Unable to fit the netCDF4 file data using pyXpcm
Priyanshu-Malik opened this issue · 4 comments
Don't know if this is how the netCDF4 (sst2010.nc) file is read as can be seen here while dealing with pyXpcm.
the
"m.fit(ds, features=features_in_ds, dim=features_zdim)
m"
code gives the following error :
xarray.DataArray vertical axis is not deep enough for this PCM axis [0.51 > 0.00]
Can you take a look and tell me what I am missing here.
Hi @Priyanshu-Malik
the vertical axis must be negative and oriented downward
so, in your case you could:
ds['deptht'] = -np.abs(ds['deptht'])
then, to avoid interpolation (because this is a large array and it will take some time), you can use the dataset vertical axis as a PCM axis:
z = ds['deptht'].values[0:40]
pcm_features = {'temperature': z}
Here I cut the axis to the first 500m of the water column
and then you can:
features_in_ds = {'temperature': 'votemper'}
m.fit_predict(ds, features=features_in_ds, inplace=True)

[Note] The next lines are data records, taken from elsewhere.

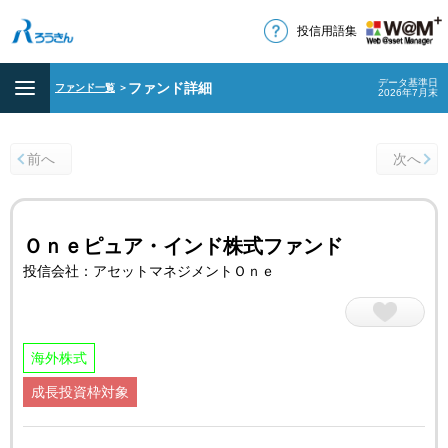
投信用語集
データ基準日
ファンド詳細
ファンド一覧
＞
2026年7月末
前へ
次へ
Ｏｎｅピュア・インド株式ファンド
投信会社：アセットマネジメントＯｎｅ
海外株式
成長投資枠対象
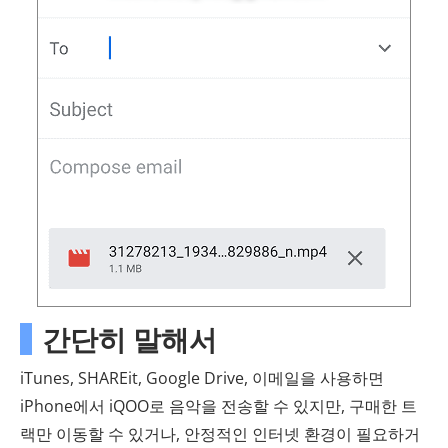
간단히 말해서
iTunes, SHAREit, Google Drive, 이메일을 사용하면
iPhone에서 iQOO로 음악을 전송할 수 있지만, 구매한 트
랙만 이동할 수 있거나, 안정적인 인터넷 환경이 필요하거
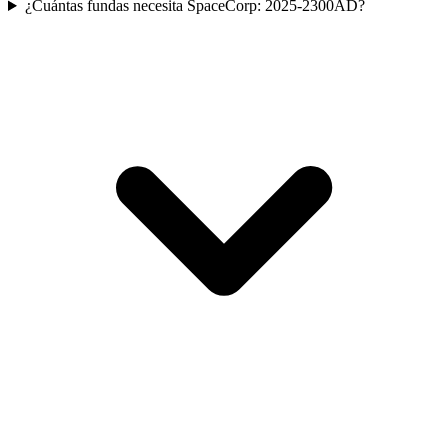
¿Cuántas fundas necesita SpaceCorp: 2025-2300AD?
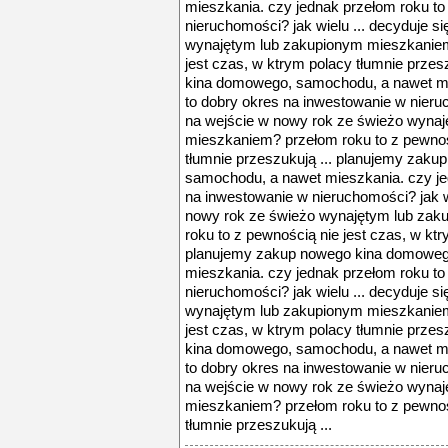
mieszkania. czy jednak przełom roku to
nieruchomości? jak wielu ... decyduje s
wynajętym lub zakupionym mieszkaniem
jest czas, w ktrym polacy tłumnie prze
kina domowego, samochodu, a nawet mi
to dobry okres na inwestowanie w nieruc
na wejście w nowy rok ze świeżo wyna
mieszkaniem? przełom roku to z pewnośc
tłumnie przeszukują ... planujemy zak
samochodu, a nawet mieszkania. czy je
na inwestowanie w nieruchomości? jak wi
nowy rok ze świeżo wynajętym lub za
roku to z pewnością nie jest czas, w ktr
planujemy zakup nowego kina domoweg
mieszkania. czy jednak przełom roku to
nieruchomości? jak wielu ... decyduje s
wynajętym lub zakupionym mieszkaniem
jest czas, w ktrym polacy tłumnie prze
kina domowego, samochodu, a nawet mi
to dobry okres na inwestowanie w nieruc
na wejście w nowy rok ze świeżo wyna
mieszkaniem? przełom roku to z pewnośc
tłumnie przeszukują ...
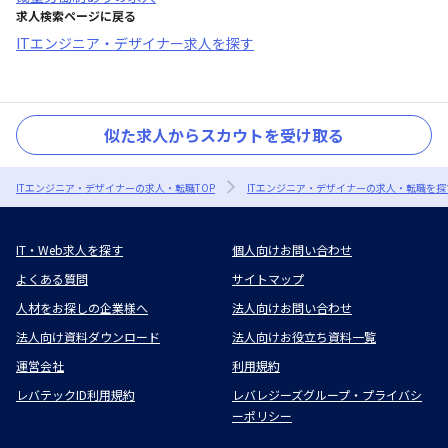
求人検索ページに戻る
ITエンジニア・デザイナー求人を探す
似た求人からスカウトを受け取る
ITエンジニア・デザイナーの求人・転職TOP
ITエンジニア・デザイナーの求人・転職を探
IT・Web求人を探す
個人向けお問い合わせ
よくある質問
サイトマップ
人材をお探しの企業様へ
法人向けお問い合わせ
法人向け資料ダウンロード
法人向けお役立ち資料一覧
運営会社
利用規約
レバテックID利用規約
レバレジーズグループ・プライバシ
ーポリシー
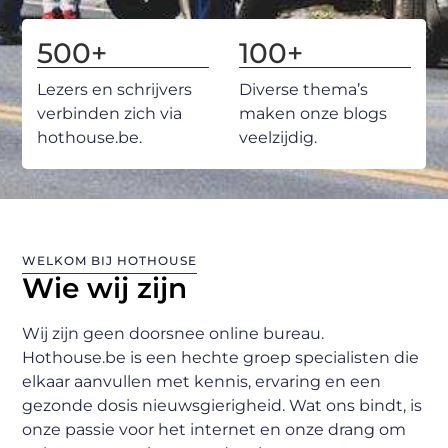
500
+
100
+
Lezers en schrijvers
Diverse thema’s
verbinden zich via
maken onze blogs
hothouse.be.
veelzijdig.
WELKOM BIJ HOTHOUSE
Wie wij zijn
Wij zijn geen doorsnee online bureau.
Hothouse.be is een hechte groep specialisten die
elkaar aanvullen met kennis, ervaring en een
gezonde dosis nieuwsgierigheid. Wat ons bindt, is
onze passie voor het internet en onze drang om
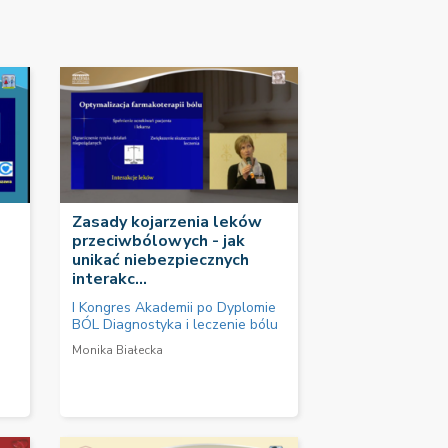
Zasady kojarzenia leków
przeciwbólowych - jak
unikać niebezpiecznych
interakc...
I Kongres Akademii po Dyplomie
BÓL Diagnostyka i leczenie bólu
Monika Białecka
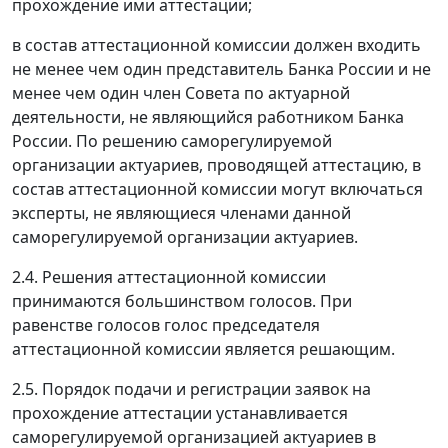
прохождение ими аттестации;
в состав аттестационной комиссии должен входить
не менее чем один представитель Банка России и не
менее чем один член Совета по актуарной
деятельности, не являющийся работником Банка
России. По решению саморегулируемой
организации актуариев, проводящей аттестацию, в
состав аттестационной комиссии могут включаться
эксперты, не являющиеся членами данной
саморегулируемой организации актуариев.
2.4. Решения аттестационной комиссии
принимаются большинством голосов. При
равенстве голосов голос председателя
аттестационной комиссии является решающим.
2.5. Порядок подачи и регистрации заявок на
прохождение аттестации устанавливается
саморегулируемой организацией актуариев в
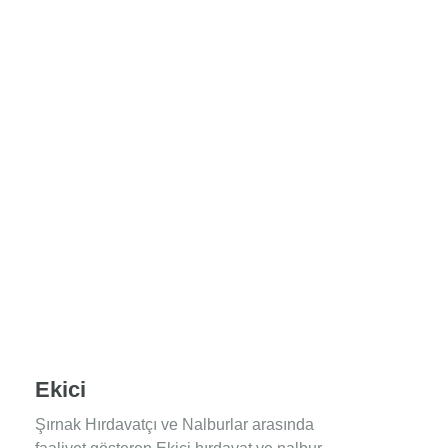
Ekici
Şırnak Hırdavatçı ve Nalburlar arasında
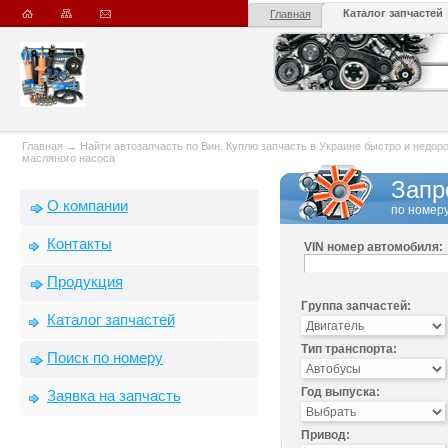
Каталог запчастей
Главная
Главная
→
Найти автозапчасть по Вин. Куплю запчасть в Украине быстро и недорого
масляного насоса
Запр
О компании
по номеру
Контакты
VIN номер автомобиля:
Продукция
Группа запчастей:
Каталог запчастей
Тип транспорта:
Поиск по номеру
Год выпуска:
Заявка на запчасть
Привод:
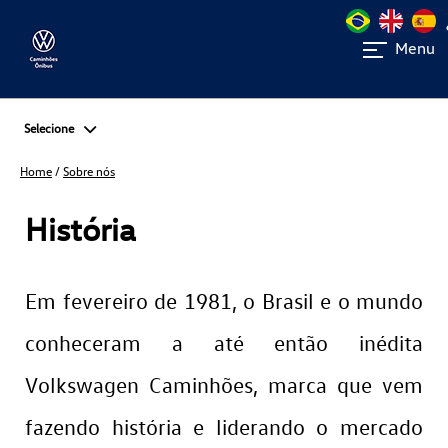
Menu
Selecione
Home
/
Sobre nós
História
Em fevereiro de 1981, o Brasil e o mundo
conheceram a até então inédita
Volkswagen Caminhões, marca que vem
fazendo história e liderando o mercado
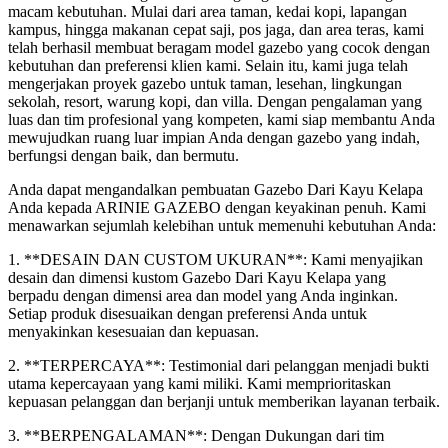
macam kebutuhan. Mulai dari area taman, kedai kopi, lapangan
kampus, hingga makanan cepat saji, pos jaga, dan area teras, kami
telah berhasil membuat beragam model gazebo yang cocok dengan
kebutuhan dan preferensi klien kami. Selain itu, kami juga telah
mengerjakan proyek gazebo untuk taman, lesehan, lingkungan
sekolah, resort, warung kopi, dan villa. Dengan pengalaman yang
luas dan tim profesional yang kompeten, kami siap membantu Anda
mewujudkan ruang luar impian Anda dengan gazebo yang indah,
berfungsi dengan baik, dan bermutu.
Anda dapat mengandalkan pembuatan Gazebo Dari Kayu Kelapa
Anda kepada ARINIE GAZEBO dengan keyakinan penuh. Kami
menawarkan sejumlah kelebihan untuk memenuhi kebutuhan Anda:
1. **DESAIN DAN CUSTOM UKURAN**: Kami menyajikan
desain dan dimensi kustom Gazebo Dari Kayu Kelapa yang
berpadu dengan dimensi area dan model yang Anda inginkan.
Setiap produk disesuaikan dengan preferensi Anda untuk
menyakinkan kesesuaian dan kepuasan.
2. **TERPERCAYA**: Testimonial dari pelanggan menjadi bukti
utama kepercayaan yang kami miliki. Kami memprioritaskan
kepuasan pelanggan dan berjanji untuk memberikan layanan terbaik.
3. **BERPENGALAMAN**: Dengan Dukungan dari tim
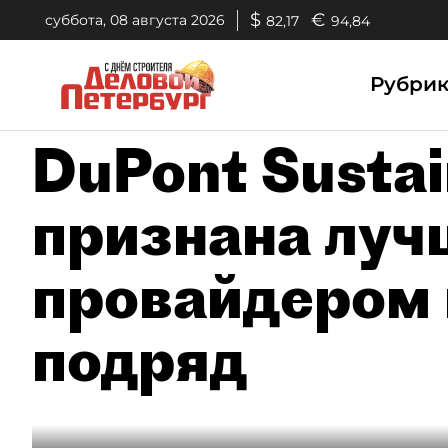
$
€
суббота, 08 августа 2026
82,17
94,84
Рубри
DuPont Sustai
признана лу
провайдером 
подряд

on my laptop, this took about 37 minutes to run with a PCM of K=12 classes:
ds['PCM_LABELS'].isel(time_counter=0).plot(x='x')

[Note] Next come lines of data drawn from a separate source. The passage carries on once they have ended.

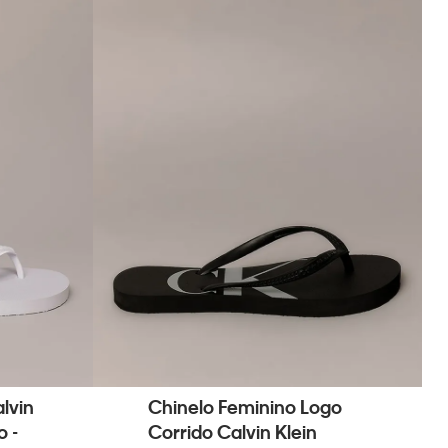
lvin
Chinelo Feminino Logo
 -
Corrido Calvin Klein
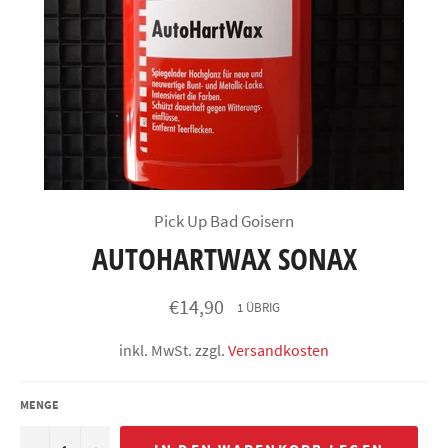
Pick Up Bad Goisern
AUTOHARTWAX SONAX
Normaler
€14,90
1 ÜBRIG
Preis
inkl. MwSt. zzgl.
Versandkosten
MENGE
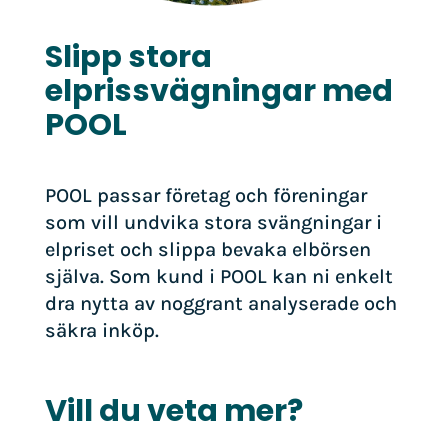
Slipp stora
elprissvägningar med
POOL
POOL passar företag och föreningar
som vill undvika stora svängningar i
elpriset och slippa bevaka elbörsen
själva. Som kund i POOL kan ni enkelt
dra nytta av noggrant analyserade och
säkra inköp.
Vill du veta mer?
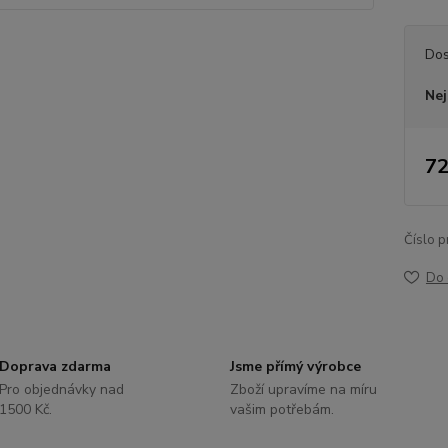
Dos
Nej
72
Číslo p
Do 
Doprava zdarma
Jsme přímý výrobce
Pro objednávky nad
Zboží upravíme na míru
1500 Kč.
vašim potřebám.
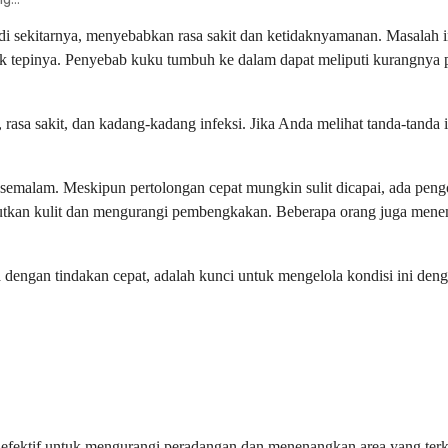
 sekitarnya, menyebabkan rasa sakit dan ketidaknyamanan. Masalah ini d
k tepinya. Penyebab kuku tumbuh ke dalam dapat meliputi kurangnya 
sa sakit, dan kadang-kadang infeksi. Jika Anda melihat tanda-tanda in
 semalam. Meskipun pertolongan cepat mungkin sulit dicapai, ada pe
utkan kulit dan mengurangi pembengkakan. Beberapa orang juga mene
engan tindakan cepat, adalah kunci untuk mengelola kondisi ini den
 efektif untuk mengurangi peradangan dan menenangkan area yang ter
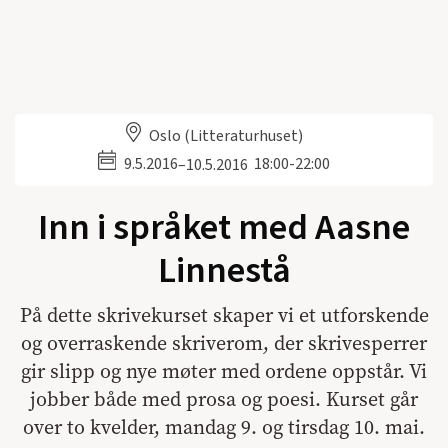
Oslo (Litteraturhuset)
9.5.2016
18:00-22:00
–
10.5.2016
Inn i språket med Aasne
Linnestå
På dette skrivekurset skaper vi et utforskende
og overraskende skriverom, der skrivesperrer
gir slipp og nye møter med ordene oppstår. Vi
jobber både med prosa og poesi. Kurset går
over to kvelder, mandag 9. og tirsdag 10. mai.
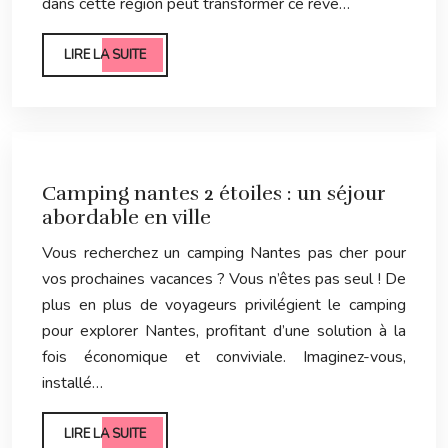
dans cette région peut transformer ce rêve…
LIRE LA SUITE
Camping nantes 2 étoiles : un séjour
abordable en ville
Vous recherchez un camping Nantes pas cher pour
vos prochaines vacances ? Vous n’êtes pas seul ! De
plus en plus de voyageurs privilégient le camping
pour explorer Nantes, profitant d’une solution à la
fois économique et conviviale. Imaginez-vous,
installé…
LIRE LA SUITE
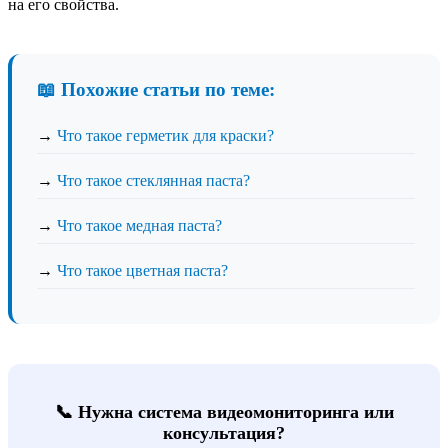
на его свойства.
📖 Похожие статьи по теме:
→
Что такое герметик для краски?
→
Что такое стеклянная паста?
→
Что такое медная паста?
→
Что такое цветная паста?
📞 Нужна система видеомониторинга или
консультация?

Worked like a charm, Can't thank you enough and pyxpcm. Took half an hour to run in my laptop as well.
I was able to follow the rest of the tutorial with ease from that point onward. Got all plots and graphs
Though, the 'votemper' and 'PCM_LABELS' gave all values in 'nan nan'(attached below) after running the "m.fit_predict(..)" code which might have something to do with the dataset itself and not an error, really want to hear about it from you.
great !
these nans are just a sample of the large array
with this I think we can close this issue then
Hello Sir, been working on the same dataset for a week now, I have to do it for 5 years, so I downloaded the three year data first, making the total size of array about 5 GB. The m.fit_predict(ds, features=features_in_ds, inplace=True)

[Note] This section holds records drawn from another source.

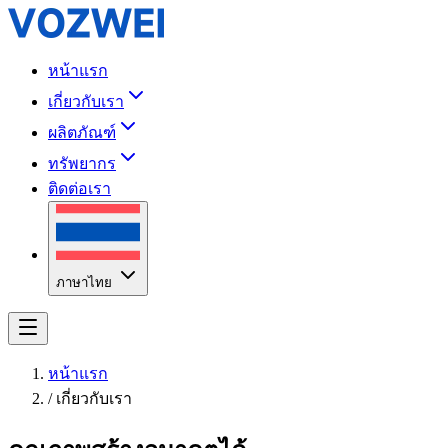
หน้าแรก
เกี่ยวกับเรา
ผลิตภัณฑ์
ทรัพยากร
ติดต่อเรา
ภาษาไทย
หน้าแรก
/
เกี่ยวกับเรา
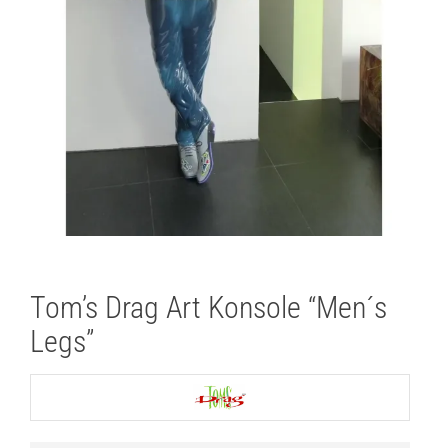
Lichtplanung
Referenzen
Marken
Ratgeber
Sale
Tom’s Drag Art Konsole “Men´s
Legs”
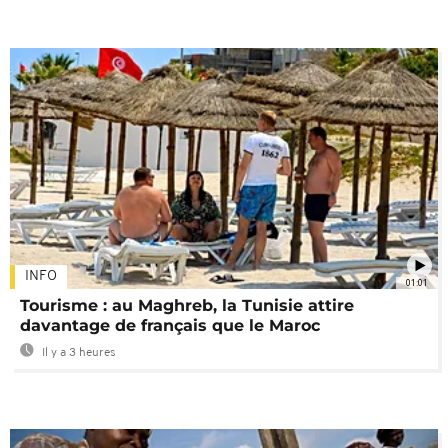
INFO
01:01
Tourisme : au Maghreb, la Tunisie attire
davantage de français que le Maroc
Il y a 3 heures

command now takes forever to work, along with a warning that says, Slicing is producing a large chunk
If possible, can you answer these important queries ?
- Is there a workaround for implementing the model for large size of data ? If no, just answer the 2nd question which is more important for me.
- How to determine the optimum number of classes (k value), because the tutorial don't have any way to find the value of
k using BIC elbow method. We just took random value, like k=12. Can you please tell me how to find the k value suitable for my dataset using pyXpcm?